GIVEN PASSAGE:

□ □ □ □ □ □ □

Take notice that David Nicholson, from Bear Lake, BC, has applied to the Ministry of Forests, Lands, Natural Resource Operations and Rural Development (FLNRORD), Omineca Region, for a Crown Grant for Rural Residential purposes situated on Provincial Crown land located in the vicinity of Bear Lake, described as Lot 36, District Lot 2971, Cariboo District, Plan 16017.

The Lands File for this application is 7405093.

Written comments concerning this application should be directed to Susan Spears, Land Officer, Omineca Region, FLNRORD, at 5th Floor 499 George et, Prince George, BC V2L 1R5, or Susan.Spears@gov.bc.ca Comments will be received by FLNRORD up to September 30,2019 . FLNRORD may not be able to consider comments received after this date. Please visit the website at http://arfd.gov.bc.ca/ApplicationPosting/index.jsp for more information.

□ □ □ □ □ □ □

RECORDS SHOWN:
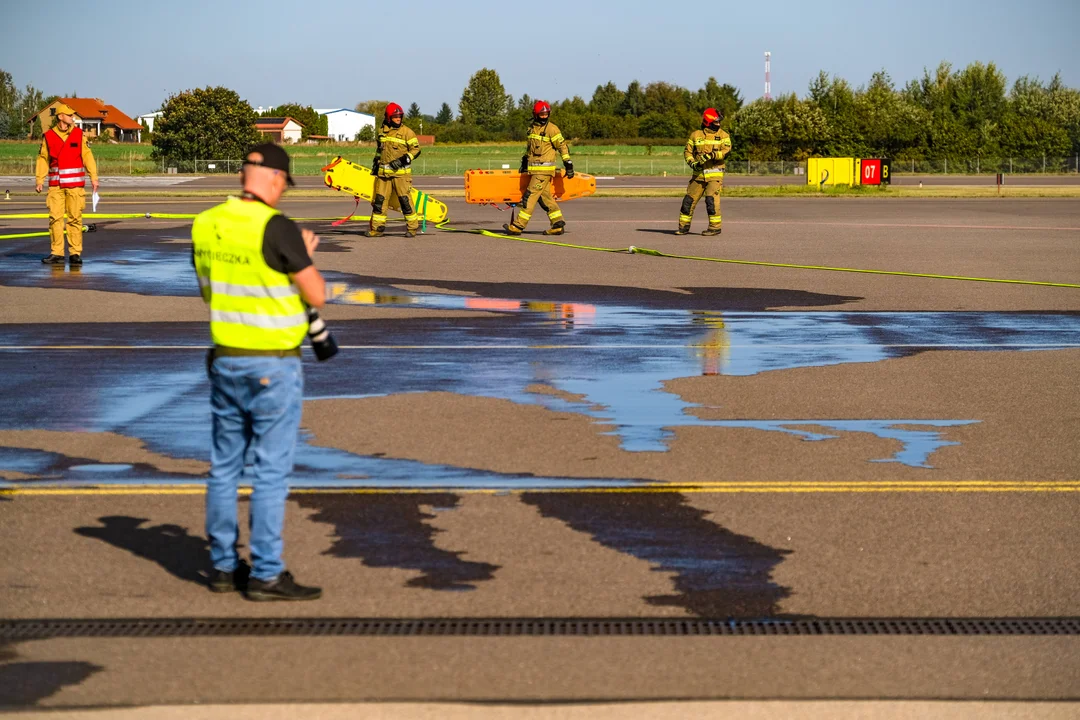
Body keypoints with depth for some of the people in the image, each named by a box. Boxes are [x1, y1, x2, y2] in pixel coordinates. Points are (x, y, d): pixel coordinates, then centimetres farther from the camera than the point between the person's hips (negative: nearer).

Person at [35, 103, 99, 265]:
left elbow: (87, 155, 2)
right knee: (55, 217, 0)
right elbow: (43, 158, 5)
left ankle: (75, 253, 4)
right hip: (56, 184, 1)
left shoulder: (79, 134, 3)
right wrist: (39, 180, -2)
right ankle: (57, 253, 5)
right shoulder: (49, 136, 3)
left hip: (75, 183, -1)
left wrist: (93, 177, -5)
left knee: (75, 218, -1)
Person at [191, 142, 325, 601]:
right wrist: (305, 257, 6)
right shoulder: (277, 228, -18)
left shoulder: (206, 225, 3)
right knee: (272, 469, -1)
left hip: (226, 358, 7)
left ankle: (223, 567, 20)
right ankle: (265, 575, 1)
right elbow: (317, 295, -13)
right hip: (273, 366, -7)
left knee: (225, 465, 13)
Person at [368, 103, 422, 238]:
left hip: (400, 172, -5)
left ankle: (412, 227, 1)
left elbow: (416, 149, -5)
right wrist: (375, 163, 24)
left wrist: (403, 160, -16)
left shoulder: (407, 132, -4)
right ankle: (376, 229, 10)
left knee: (404, 199, -8)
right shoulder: (382, 131, 13)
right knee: (379, 199, 3)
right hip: (383, 172, 5)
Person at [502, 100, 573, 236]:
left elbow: (562, 146, -8)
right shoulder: (532, 128, 14)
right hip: (534, 169, 8)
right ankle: (558, 225, 13)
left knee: (530, 196, -8)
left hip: (544, 170, -8)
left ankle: (518, 226, -6)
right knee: (545, 197, 8)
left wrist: (568, 165, -11)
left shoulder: (551, 129, -8)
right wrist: (524, 164, 27)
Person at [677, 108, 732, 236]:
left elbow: (726, 151, -11)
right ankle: (684, 226, 15)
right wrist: (692, 163, -10)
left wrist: (711, 155, -25)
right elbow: (688, 151, 9)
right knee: (689, 200, 4)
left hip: (714, 174, -3)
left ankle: (715, 227, -8)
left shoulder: (723, 135, 4)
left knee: (711, 199, -16)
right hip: (699, 173, 3)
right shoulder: (696, 135, 9)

□ □ □ □ □ □ □

Could you pick up the Crown land application notice after its last sentence and continue it?

Be advised that any response to this advertisement will be considered part of the public record. Access to these records requires the submission of a Freedom of Information (FOI) request. Visit http://www.gov.bc.ca/freedomofinformation to learn more about FOI submissions.

A hard copy MAP showing the location and extent of the application area may be acquired by calling the land officer named above at 250561-3479.